Ryan Poehling hones his shot, Noah Juulsen works the body, and Nikita Scherbak looks to take the next step.

Amanda Stein

Development Camp - Day 3

The third day of development camp focused on base skills needed to be successful at the NHL level: shooting, fluid skating and strength. The early morning session was reserved for forwards and a couple of goalies.

Starting with skating drills, the attention to detail was in controlling the puck while keeping your head up, avoiding looking down to see where the puck was. This was a skill where Nikita Scherbak was able to shine, clearly fluid and confident on his skates. It makes you long for him to put it all together in a game situation.

A familiar goalie was onto the ice for the session as well - no not Carey Price feeling obliged after signing his huge contract - it was the good ole Shooter Tutor. Ryan Poehling, the Canadiens first-round pick in this year’s draft, struggled at first attempt with the accuracy shooting, going 1 for 4. The strength and velocity in his shot however, were apparent.
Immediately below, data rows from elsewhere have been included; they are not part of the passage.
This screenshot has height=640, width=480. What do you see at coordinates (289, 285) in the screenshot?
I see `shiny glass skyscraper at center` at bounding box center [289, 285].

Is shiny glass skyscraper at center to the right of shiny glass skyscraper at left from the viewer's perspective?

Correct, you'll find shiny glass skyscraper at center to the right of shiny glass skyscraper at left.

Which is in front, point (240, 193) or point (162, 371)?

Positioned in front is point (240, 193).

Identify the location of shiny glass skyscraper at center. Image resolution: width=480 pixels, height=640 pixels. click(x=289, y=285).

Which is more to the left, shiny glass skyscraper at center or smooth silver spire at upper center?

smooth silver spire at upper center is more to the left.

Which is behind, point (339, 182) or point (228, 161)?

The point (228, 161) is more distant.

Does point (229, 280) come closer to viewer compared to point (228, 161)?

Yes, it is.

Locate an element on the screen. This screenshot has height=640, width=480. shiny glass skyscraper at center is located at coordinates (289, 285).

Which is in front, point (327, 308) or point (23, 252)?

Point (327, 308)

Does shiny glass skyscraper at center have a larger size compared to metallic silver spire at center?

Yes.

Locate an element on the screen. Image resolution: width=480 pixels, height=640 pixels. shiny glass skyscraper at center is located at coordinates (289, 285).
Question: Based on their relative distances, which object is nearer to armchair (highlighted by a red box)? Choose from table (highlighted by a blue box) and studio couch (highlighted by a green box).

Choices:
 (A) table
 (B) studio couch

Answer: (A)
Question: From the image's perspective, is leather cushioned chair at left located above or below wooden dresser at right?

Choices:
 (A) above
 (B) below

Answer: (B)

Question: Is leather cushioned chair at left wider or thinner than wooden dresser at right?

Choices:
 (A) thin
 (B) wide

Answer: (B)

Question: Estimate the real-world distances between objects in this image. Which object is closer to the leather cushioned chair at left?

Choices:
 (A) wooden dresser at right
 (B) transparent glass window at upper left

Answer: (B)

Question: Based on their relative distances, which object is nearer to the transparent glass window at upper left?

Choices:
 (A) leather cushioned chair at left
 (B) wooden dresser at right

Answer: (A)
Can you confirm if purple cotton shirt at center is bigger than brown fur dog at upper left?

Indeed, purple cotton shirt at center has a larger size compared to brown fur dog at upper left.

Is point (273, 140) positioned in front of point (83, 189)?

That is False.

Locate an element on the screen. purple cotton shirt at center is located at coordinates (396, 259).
Laval Rocket assistant coach Nick Carriere was supervising close by, only to take the rookie aside to offer further instruction. It immediately yielded a positive result, as Poehling adjusted his shot and went 3 for 4 on his second attempt. This is what the process is about, receiving the proper tips, and guidance to make these young men more capable players.

The defensemen had a different agenda when they were done pulling and pushing sleds during their morning gym routine. The focus was on board battles as they were paired up and fought for positioning.
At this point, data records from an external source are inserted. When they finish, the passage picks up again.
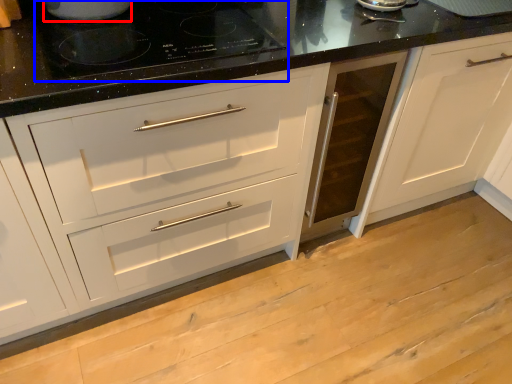
Question: Which point is closer to the camera, appliance (highlighted by a red box) or gas stove (highlighted by a blue box)?

Choices:
 (A) appliance
 (B) gas stove

Answer: (B)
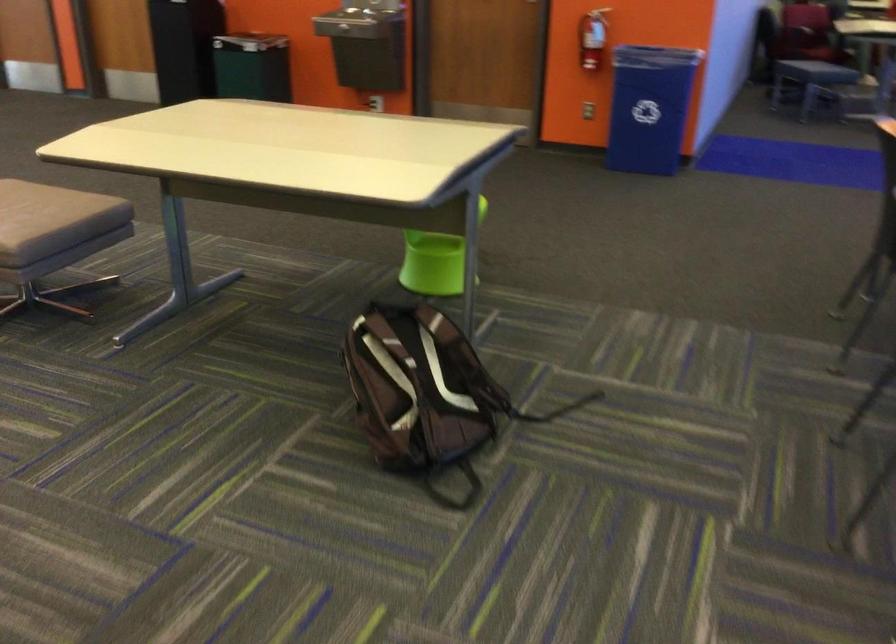
Where would you squeez the fire extinguisher handle? Please return your answer as a coordinate pair (x, y).

(598, 15)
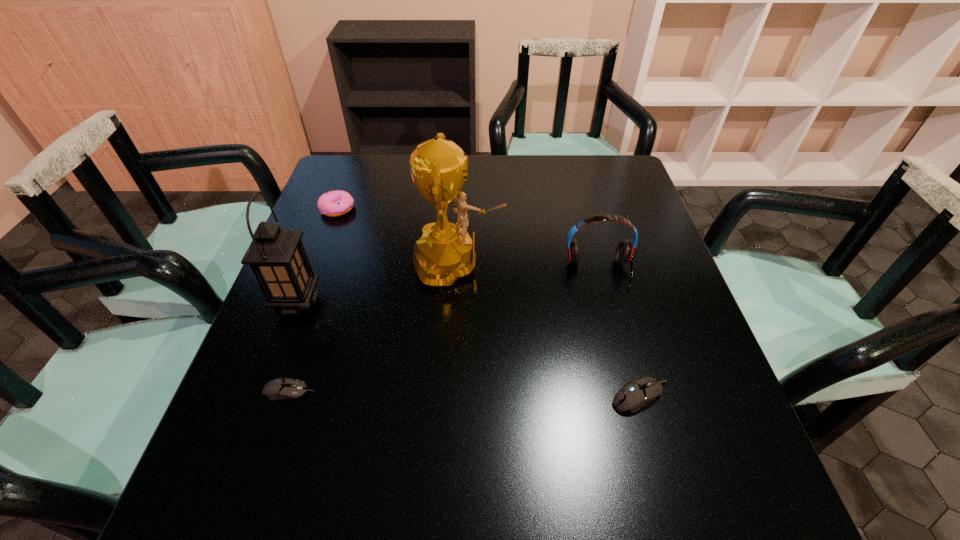
The width and height of the screenshot is (960, 540). Identify the location of free space located on the back of the taller computer mouse. (611, 289).

At what (x,y) coordinates should I click in order to perform the action: click on blank area located on the front of the doughnut. Please return your answer as a coordinate pair (x, y). The width and height of the screenshot is (960, 540). Looking at the image, I should click on (302, 302).

Locate an element on the screen. Image resolution: width=960 pixels, height=540 pixels. free spot located with the microphone attached to the side of the headset is located at coordinates (609, 310).

The width and height of the screenshot is (960, 540). Identify the location of vacant space situated on the front side of the award. (656, 264).

This screenshot has width=960, height=540. I want to click on free space located on the front of the second tallest object, so click(x=282, y=342).

Image resolution: width=960 pixels, height=540 pixels. Identify the location of object that is positioned at the far edge. (335, 203).

Image resolution: width=960 pixels, height=540 pixels. I want to click on object that is at the near edge, so click(635, 393).

The width and height of the screenshot is (960, 540). I want to click on computer mouse present at the left edge, so click(x=281, y=388).

This screenshot has height=540, width=960. Identify the location of doughnut at the left edge. (335, 203).

This screenshot has height=540, width=960. Identify the location of lantern located in the left edge section of the desktop. (276, 256).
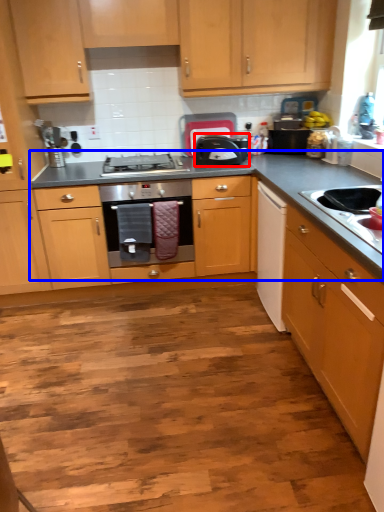
Question: Which object is closer to the camera taking this photo, kitchen appliance (highlighted by a red box) or countertop (highlighted by a blue box)?

Choices:
 (A) kitchen appliance
 (B) countertop

Answer: (B)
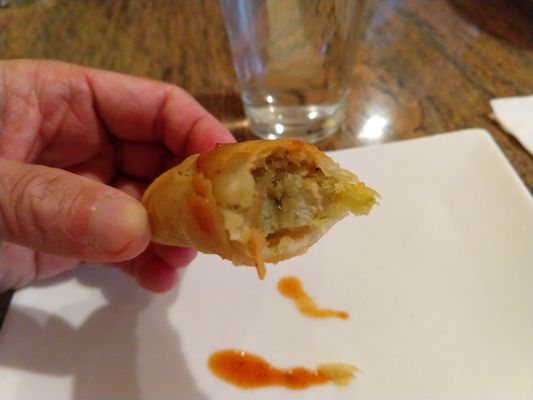
In order to click on plate in this screenshot , I will do `click(478, 164)`.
Noah Juulsen was the standout. While he remains quite slender, his strength along the boards was apparent. His board battles drills with Cale Fleury were a showcase of his stability on his skates - Fleury was unable to knock him off the puck - and his agility, when Fleury tried to pin him to the boards, he was able to easily avoid the check. Of course that all changes when you get to the NHL level, but the young defencemen, whom the Canadiens hold in high regard, was showing promising signs of a strong player who could join the AHL ranks next season.

Scherbak Becoming a Leader

Nikita Scherbak has suddenly found himself the veteran.
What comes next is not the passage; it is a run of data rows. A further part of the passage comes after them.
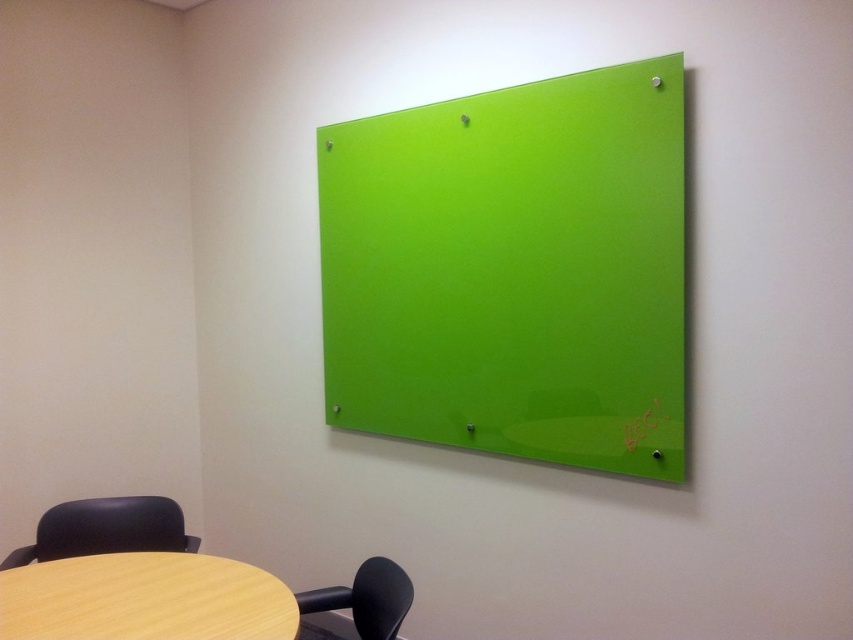
You are trying to place a laptop on the wooden table at lower left and the black leather swivel chair at lower left. Which surface is more suitable for placing the laptop?

The wooden table at lower left is more suitable for placing the laptop because it is a flat surface, while the black leather swivel chair at lower left is taller and not designed for placing items on top.

You are sitting in the matte black chair at lower left and want to reach the wooden table at lower left. Which direction should you move to get closer to the table?

Since the wooden table at lower left is positioned on the left side of the matte black chair at lower left, you should move to your left to get closer to the table.

You are organizing a small meeting in the room and need to seat two people. You have the black leather swivel chair at lower left and the matte black chair at lower left. Which chair should you choose if you want a larger seating area?

The black leather swivel chair at lower left is bigger than the matte black chair at lower left, so you should choose the black leather swivel chair at lower left for a larger seating area.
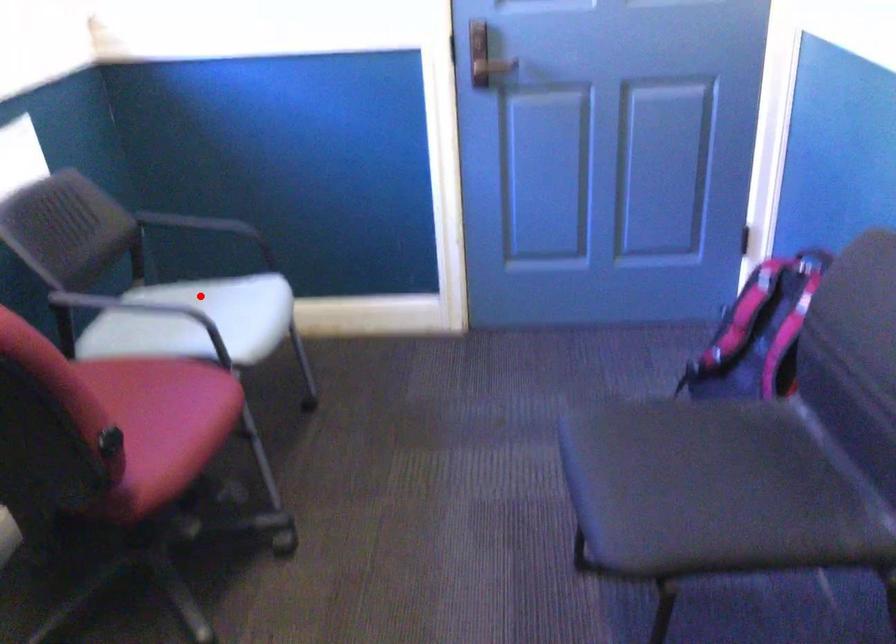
The veteran of development camp, anyway.

The Habs first round pick in 2014 is still finding his way as a leader on the ice at camp, but off it he believes he’s got it down pat.

“Now I have to be a leader for young guys, help them. They (rookies) ask me questions… where to go, where’s the gym. It’s nice […] It’s leadership and everybody respects that."

It is true, Scherbak is one of the oldest players on the ice at the ripe age of 21. He may know his way around the building in Brossard, but he’ll have to do more than ace the drills in practice to show his true leadership qualities.

To become the well rounded leader, and to emulate one of his influencers Andrei Markov, he’ll have to up his game on the ice. He has been engaged and breezing through the skills portion of development camp, but admits when it comes to the scrimmages he hasn’t been at his best.

I didn't feel great so far but I’m trying to get on the ice… I didn’t get too much ice in the off-season, I’m trying to get better. I’m working on it.’”. During Monday’s scrimmage he couldn’t quite get the puck past Michael McNiven, hitting the post and went one for two in penalty shots.

Scherbak is leaning on his experience hanging around with the Russian Montreal Canadiens contingent during his time with the team last season. The respect he has for free-agent Andrei Markov is apparent.

He’s an example for anybody, he's been in this organization for many years, everybody listens to what he says. He would give me a hard time. Saying things like “Why are you not in the gym?” when I was eating food or something like that. […] I was scared of him the first time… he was so serious, but then I turn around and see him laughing with the other old guys. I had to do whatever he was going to say to me! I had no choice!”.

Now it seems, Scherbak has a choice of his own to make. To lead both on and off the ice.